Скирда догорала, но забрезжил рассвет. Стрельба под Машуком прекратилась. А помощь не шла. О нас как будто забыли. Тогда лейтенант Никитенко решился на последнее – на отчаянную атаку. Его расчёт был таков. Если перед нами действительно тыловое охранение десанта, то оно тоже не без потерь. И если удастся преодолеть одним броском 50-60 метров и достичь домиков, то хоть какая-то часть курсантов под их прикрытием сможет оторваться от противника и уйти по окраине города к кладбищу и Машуку. А может, и победить штыком и гранатой. Но отступить назад по открытой местности было невозможно. Слишком далеко мы залезли. Так далеко, что ни самим уйти, ни помощи подойти.

Стали готовиться к атаке. Раненые передавали свои патроны тем, кто шёл на прорыв. От успеха или неуспеха зависела их судьба. К этому времени я покинул свою опасную промоину, куда всё чаще сыпалась вздыбленная земля. Слишком неудобной и тягостной была она для меня, лежащего в ней в одиночку. Словно земляной гроб, крышку которого вот-вот захлопнет очередная мина. Вокруг рвалось, шипело, как в аду. Едкая гарь дразнила нос и горло, иногда нечем было дышать. Только позже, из показаний пленных, выяснилось, что в Пятигорске вёл бой миномётный химдивизион немцев. Он и давил нас минами, начинёнными химическими веществами.

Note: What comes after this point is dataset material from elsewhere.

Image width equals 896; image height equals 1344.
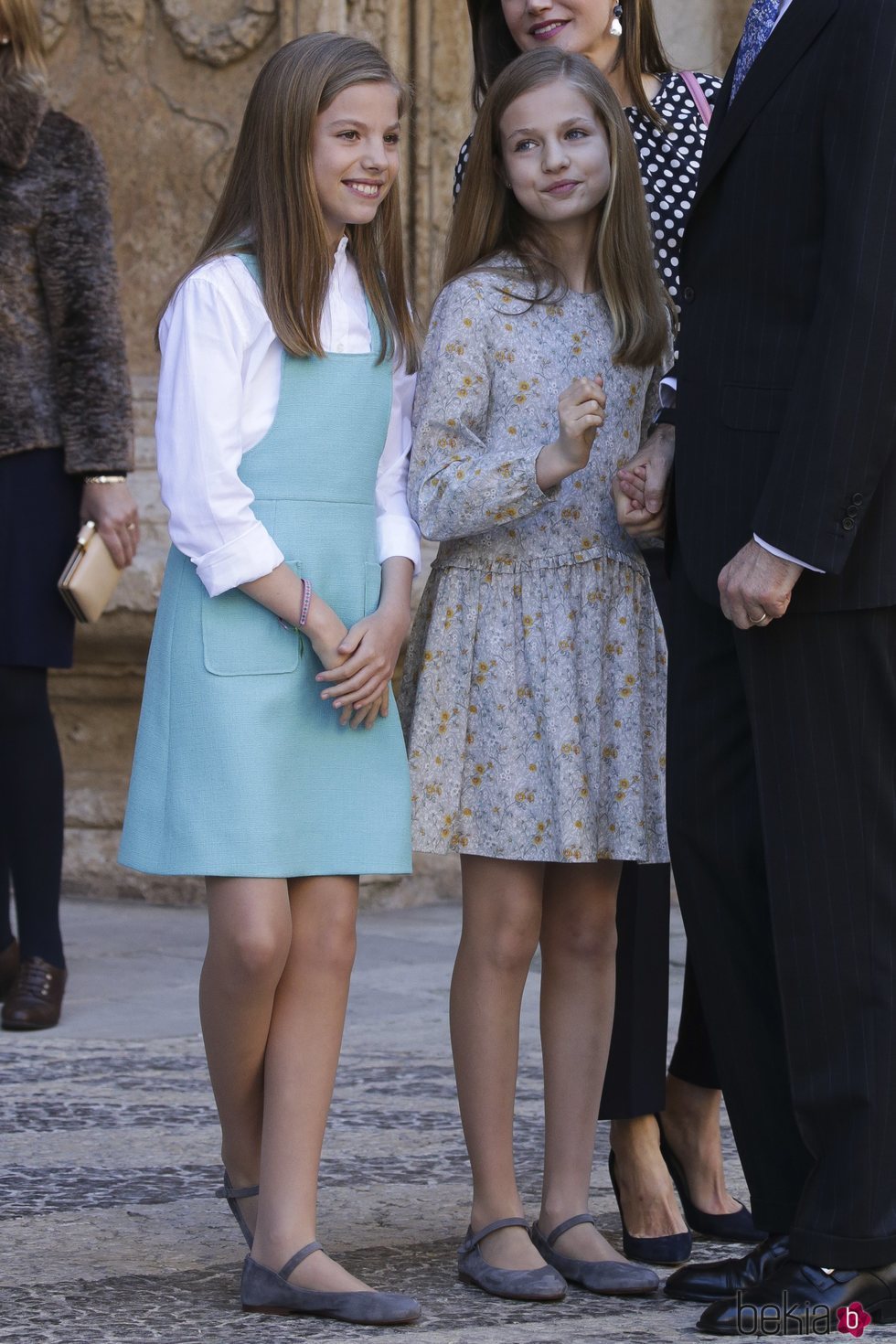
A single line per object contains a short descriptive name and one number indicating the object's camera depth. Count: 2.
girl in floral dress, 5.61
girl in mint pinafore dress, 5.22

Мне, раненому, страшно хотелось пить, а по дну ложбинки в отдельных местах была хоть грязная, но всё-таки вода. Боль в ноге была сильная, но уже немного не такая, как вначале. И я, положив ногу на ногу, пополз на руках из своей промоины вниз вдоль ложбинки. Сперва одолел метров восемь, потом – пять, три, один… И вдруг почувствовал, что на большее у меня нет сил. Я истёк кровью и ослабел. В это время что-то грохнуло и так резануло между лопаток, что мне стало тошно, я начал терять счознание. Открывал глаза – и видел звёзды, а закрывал их – мерещилась пульсирующая родниковая вода, к которой я никак не мог дотянуться. Но звонкий голос лейтенанта Никитенко я как будто хорошо слышал: «За Родину! За Сталина! Ура!» Однако уже ничем не мог помочь своим боевым товарищам, которые поднялись в последний раз, чтобы победить или сложить свои головы.

 

Сплошной шквал встречного огня оборвал жизни на рассвете 10 августа 1942 года. Вот имена тех, кто ещё сохранился в моей памяти:

 

1. Никитенко Андрей Антонович – техник-лейтенант, командир отряда, уроженец Донецкой области.

 

2. Левченко Леонид – сержант, командир 2-го взвода 13 роты, заместитель командира отряда.

 

3. Белогай – курсант 2-го взвода 13 роты.

 

4. Гущин Иван – курсант 2-го взвода 13 роты, родом из Пензенской области.

 

5. Ерин Василий курсант 2-го взвода 13 роты.

 

6. Елисеев – курсант 2-го взвода 13 роты.

 

7. Жариков – курсант 2-го взвода 13 роты.

 

8. Журавлёв Николай – курсант 2-го взвода 13 роты.

 

9. Калинкович Самуил - курсант 2-го взвода 13 роты, родом из Полтавы.

 

10. Кирнос Арнольд – курсант 2-го взвода, комсорг 13 роты, родом из Полтавы.

 

11. Лукьянченко - курсант 2-го взвода 13 роты.

 

12. Марченко – курсант 2-го взвода 13 роты.

 

13. Примак Юрий – курсант 2-го взвода 13 роты.

 

14. Рябченко Александр – курсант 2-го взвода 13 роты.

 

15. Теслюк Александр – курсант 2-го взвода 13 роты.

 

16. Ткачук Николай – курсант 2-го взвода 13 роты.

 

17. Шевченко Николай – курсант 2-го взвода 13 роты, с Пензы.

 

18. Астафьев – курсант 2-го взвода 13 роты.

 
Всего было курсантов из нашего взвода, кажется, 25 человек и четыре добровольца из 3-го взвода. Может, кто-то из них и выжил, как я, но разыскать никого не удалось.